# What's the best way to get rid of stickers?



## Jade1096 (Jan 2, 2008)

If the whole inheritance/selling the farmhouse saga works out, I would like to have a garden next spring.

The problem is that the fenced garden plot hasn't been used in several years and has been completely taken over by grassburrs. They are absolutely awful and everyone says extremely difficult to get rid of.
The plant resembles bermuda grass and has about 8-10 stickers at the top of each runner.
Some people are saying it can only be eradicated by chemicals. I would really prefer not to put something like that in my garden area. Another person said to use 6 inches of mulch, which isn't really cost effective and would be pretty labor intensive in the springtime I think....

any ideas?


----------



## TurnerHill (Jun 8, 2009)

The best way is roundup. It is not persistant; it will be gone way before spring.

In fact, you could spray in the morning and plant in the afternoon.


----------



## Ross (May 9, 2002)

Could you cut and rake off the worst of it to compost, then use a controlled burn to sweeten the soil and eradicate most of the residual? Not sure about how the plant propagates.


----------



## DW (May 10, 2002)
========================================================================
• **TASK LIST**:
A – Translate this sentence from the thread into Spanish: "The plant resembles bermuda grass and has about 8-10 stickers at the top of each runner."
B – Reproduce the thread word for word, starting with "Some people are" and going on through "(Jun 8, 2009)".
C – Recast the paragraph in the thread that begins "Could you cut and rake" as a short bulleted list that keeps its main points.
Use only the thread above when answering.
========================================================================
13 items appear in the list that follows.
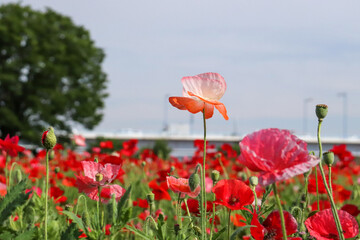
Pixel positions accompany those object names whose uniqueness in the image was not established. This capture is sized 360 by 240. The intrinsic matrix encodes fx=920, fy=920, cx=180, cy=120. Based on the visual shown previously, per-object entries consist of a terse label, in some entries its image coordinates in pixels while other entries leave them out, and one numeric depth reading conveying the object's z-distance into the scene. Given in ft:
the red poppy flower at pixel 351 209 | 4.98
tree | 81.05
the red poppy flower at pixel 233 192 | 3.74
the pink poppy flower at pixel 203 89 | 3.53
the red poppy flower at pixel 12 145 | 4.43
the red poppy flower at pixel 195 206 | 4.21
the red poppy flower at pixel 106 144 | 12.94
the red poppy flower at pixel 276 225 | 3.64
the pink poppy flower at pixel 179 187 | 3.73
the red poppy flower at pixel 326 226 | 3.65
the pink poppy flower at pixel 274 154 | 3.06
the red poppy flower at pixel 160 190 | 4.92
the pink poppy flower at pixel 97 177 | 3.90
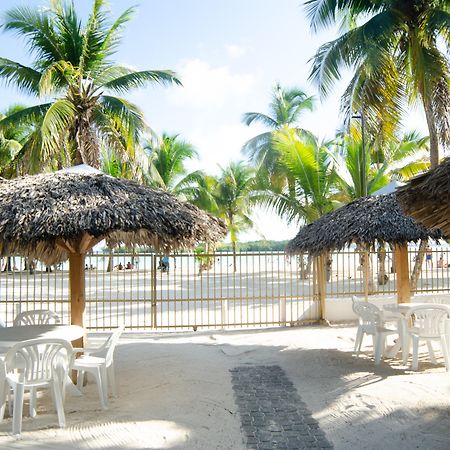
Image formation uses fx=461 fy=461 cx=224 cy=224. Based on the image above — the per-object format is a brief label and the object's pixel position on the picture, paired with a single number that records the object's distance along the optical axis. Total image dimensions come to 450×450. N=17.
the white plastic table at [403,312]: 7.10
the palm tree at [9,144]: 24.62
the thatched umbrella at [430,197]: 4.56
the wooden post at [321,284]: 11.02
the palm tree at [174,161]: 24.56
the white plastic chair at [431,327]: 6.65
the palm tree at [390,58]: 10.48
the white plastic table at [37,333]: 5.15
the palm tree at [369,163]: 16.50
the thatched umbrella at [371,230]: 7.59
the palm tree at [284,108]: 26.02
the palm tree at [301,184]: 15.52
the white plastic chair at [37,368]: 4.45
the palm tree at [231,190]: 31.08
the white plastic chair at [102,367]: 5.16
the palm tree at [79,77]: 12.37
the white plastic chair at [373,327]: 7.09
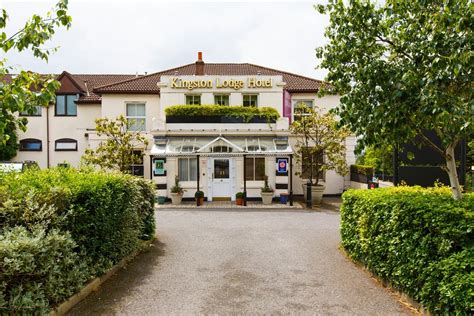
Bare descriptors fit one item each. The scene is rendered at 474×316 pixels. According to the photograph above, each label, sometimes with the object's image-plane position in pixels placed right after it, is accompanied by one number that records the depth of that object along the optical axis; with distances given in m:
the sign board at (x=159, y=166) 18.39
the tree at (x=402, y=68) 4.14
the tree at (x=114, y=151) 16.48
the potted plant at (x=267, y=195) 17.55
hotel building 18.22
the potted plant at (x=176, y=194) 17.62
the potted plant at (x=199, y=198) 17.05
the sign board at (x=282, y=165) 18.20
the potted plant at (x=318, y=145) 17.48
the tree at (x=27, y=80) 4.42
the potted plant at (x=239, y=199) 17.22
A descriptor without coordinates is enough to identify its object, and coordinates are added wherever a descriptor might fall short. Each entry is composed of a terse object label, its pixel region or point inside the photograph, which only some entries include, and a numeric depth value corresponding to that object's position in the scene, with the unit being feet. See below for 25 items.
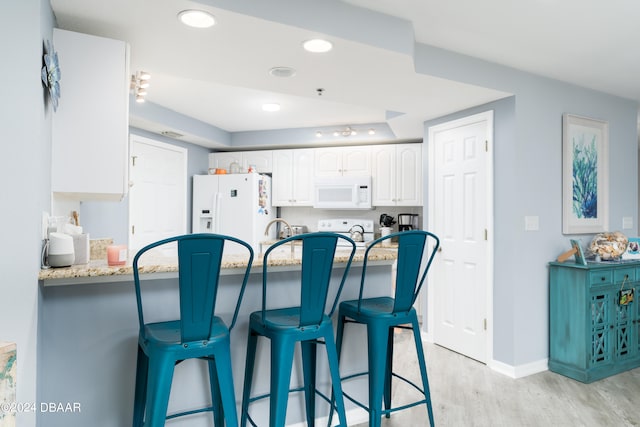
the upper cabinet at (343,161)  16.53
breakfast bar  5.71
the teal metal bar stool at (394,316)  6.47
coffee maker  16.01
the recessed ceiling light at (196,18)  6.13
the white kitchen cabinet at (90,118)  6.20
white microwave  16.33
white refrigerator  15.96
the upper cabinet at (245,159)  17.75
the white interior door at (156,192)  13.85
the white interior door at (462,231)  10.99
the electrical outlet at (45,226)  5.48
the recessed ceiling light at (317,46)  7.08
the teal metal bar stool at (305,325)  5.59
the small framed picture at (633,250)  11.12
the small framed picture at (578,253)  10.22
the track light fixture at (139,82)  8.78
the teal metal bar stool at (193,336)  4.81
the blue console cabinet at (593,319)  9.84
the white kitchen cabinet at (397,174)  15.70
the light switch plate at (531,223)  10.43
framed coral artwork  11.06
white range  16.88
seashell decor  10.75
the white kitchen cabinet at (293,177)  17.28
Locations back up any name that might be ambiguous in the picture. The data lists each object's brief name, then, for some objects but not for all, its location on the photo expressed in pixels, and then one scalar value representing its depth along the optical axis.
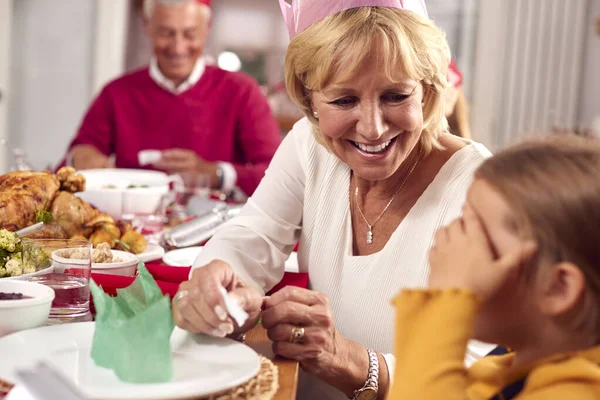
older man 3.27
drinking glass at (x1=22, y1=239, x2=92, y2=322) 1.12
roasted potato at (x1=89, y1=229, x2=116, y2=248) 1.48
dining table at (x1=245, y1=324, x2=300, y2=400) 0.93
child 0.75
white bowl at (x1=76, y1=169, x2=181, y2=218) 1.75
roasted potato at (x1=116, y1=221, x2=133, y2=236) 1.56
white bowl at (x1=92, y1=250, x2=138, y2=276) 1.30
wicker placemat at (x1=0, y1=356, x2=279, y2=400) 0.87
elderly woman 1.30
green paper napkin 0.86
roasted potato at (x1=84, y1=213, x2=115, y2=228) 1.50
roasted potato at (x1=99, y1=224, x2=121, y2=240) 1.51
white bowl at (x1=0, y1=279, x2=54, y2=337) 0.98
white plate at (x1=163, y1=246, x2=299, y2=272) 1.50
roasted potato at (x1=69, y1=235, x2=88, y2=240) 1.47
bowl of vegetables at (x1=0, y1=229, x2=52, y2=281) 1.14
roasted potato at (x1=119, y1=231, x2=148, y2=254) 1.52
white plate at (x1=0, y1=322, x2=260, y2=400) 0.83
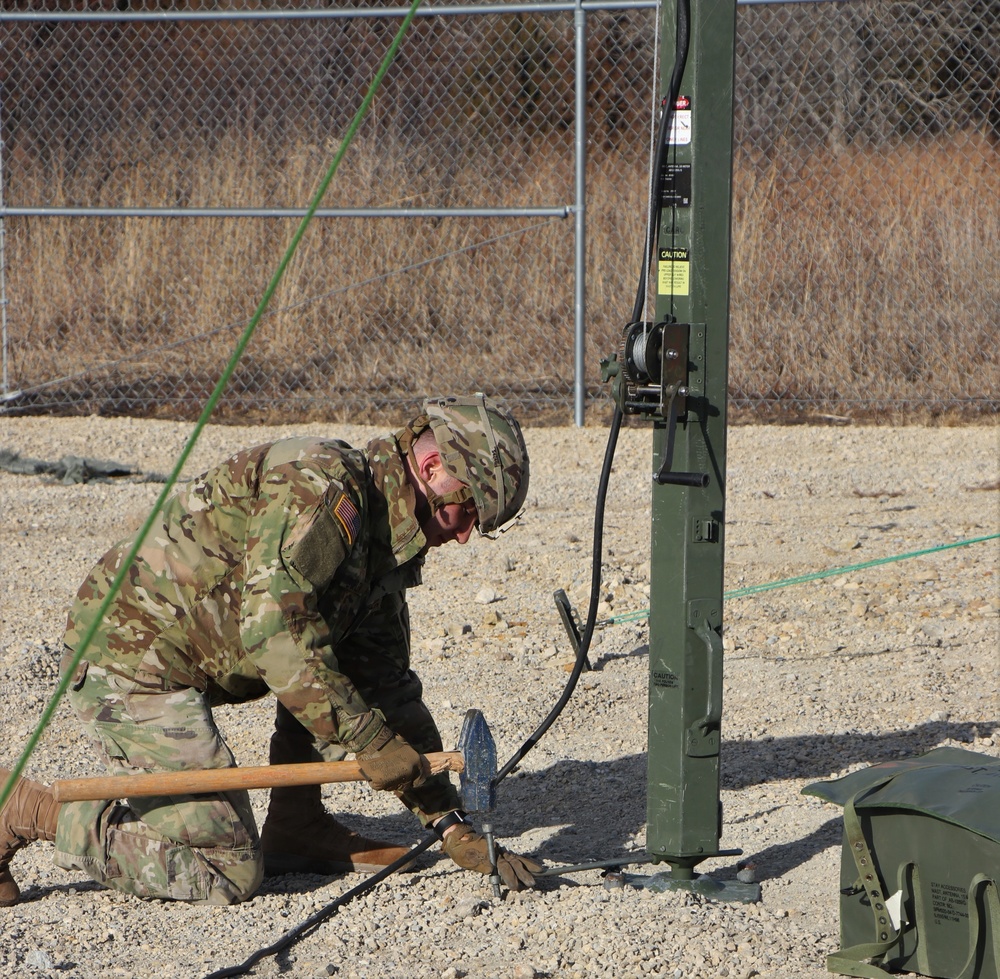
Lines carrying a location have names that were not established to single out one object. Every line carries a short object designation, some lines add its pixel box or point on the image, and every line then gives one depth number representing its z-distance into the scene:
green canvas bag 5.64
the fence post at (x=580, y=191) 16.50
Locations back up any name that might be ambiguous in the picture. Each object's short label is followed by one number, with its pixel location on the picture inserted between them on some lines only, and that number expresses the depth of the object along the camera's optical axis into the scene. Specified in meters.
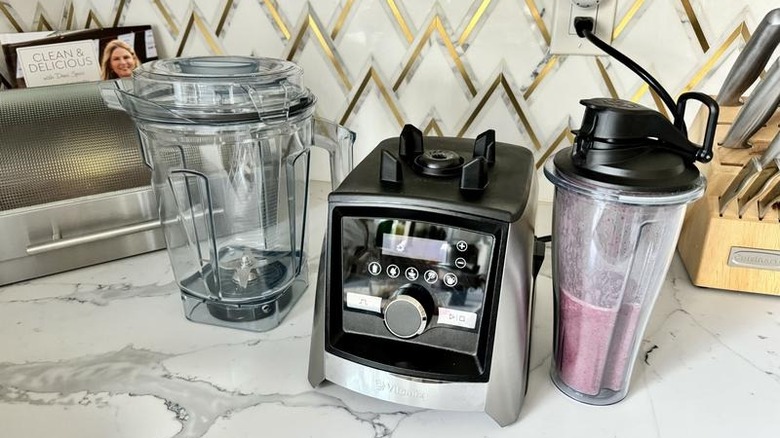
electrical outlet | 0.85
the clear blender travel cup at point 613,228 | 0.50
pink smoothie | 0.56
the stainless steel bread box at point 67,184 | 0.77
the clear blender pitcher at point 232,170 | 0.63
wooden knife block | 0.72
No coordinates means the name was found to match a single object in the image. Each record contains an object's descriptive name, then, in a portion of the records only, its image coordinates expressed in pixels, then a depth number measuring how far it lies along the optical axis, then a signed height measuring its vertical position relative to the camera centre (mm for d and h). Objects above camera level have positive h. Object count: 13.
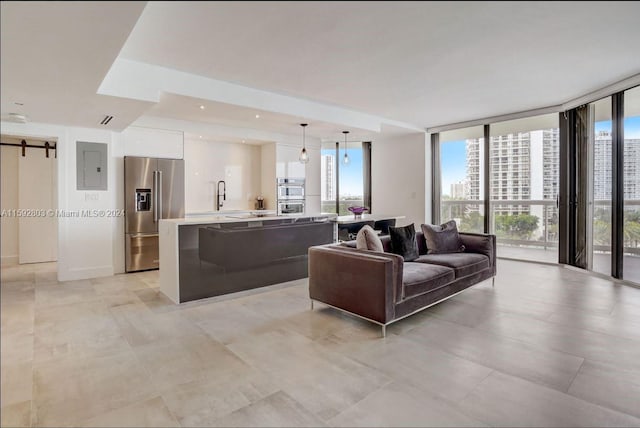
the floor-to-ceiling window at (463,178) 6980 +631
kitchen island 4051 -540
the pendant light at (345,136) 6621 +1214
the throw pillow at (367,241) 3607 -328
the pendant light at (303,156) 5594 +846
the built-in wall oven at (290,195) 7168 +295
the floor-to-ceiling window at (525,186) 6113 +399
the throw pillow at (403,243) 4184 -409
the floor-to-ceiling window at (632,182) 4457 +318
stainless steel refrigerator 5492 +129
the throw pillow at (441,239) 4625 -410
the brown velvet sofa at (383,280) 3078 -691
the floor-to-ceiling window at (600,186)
========================================================================
• **SOLVED PROBLEMS**:
A – La planta se parece a la grama bermuda y tiene unos 8-10 abrojos en la punta de cada estolón.

B –
Some people are saying it can only be eradicated by chemicals. I would really prefer not to put something like that in my garden area. Another person said to use 6 inches of mulch, which isn't really cost effective and would be pretty labor intensive in the springtime I think....

any ideas?


----------



## TurnerHill (Jun 8, 2009)

C –
- Cut and rake off the worst of the growth to compost.
- Use a controlled burn to sweeten the soil and eradicate most of what remains.
- The poster is not sure how the plant propagates.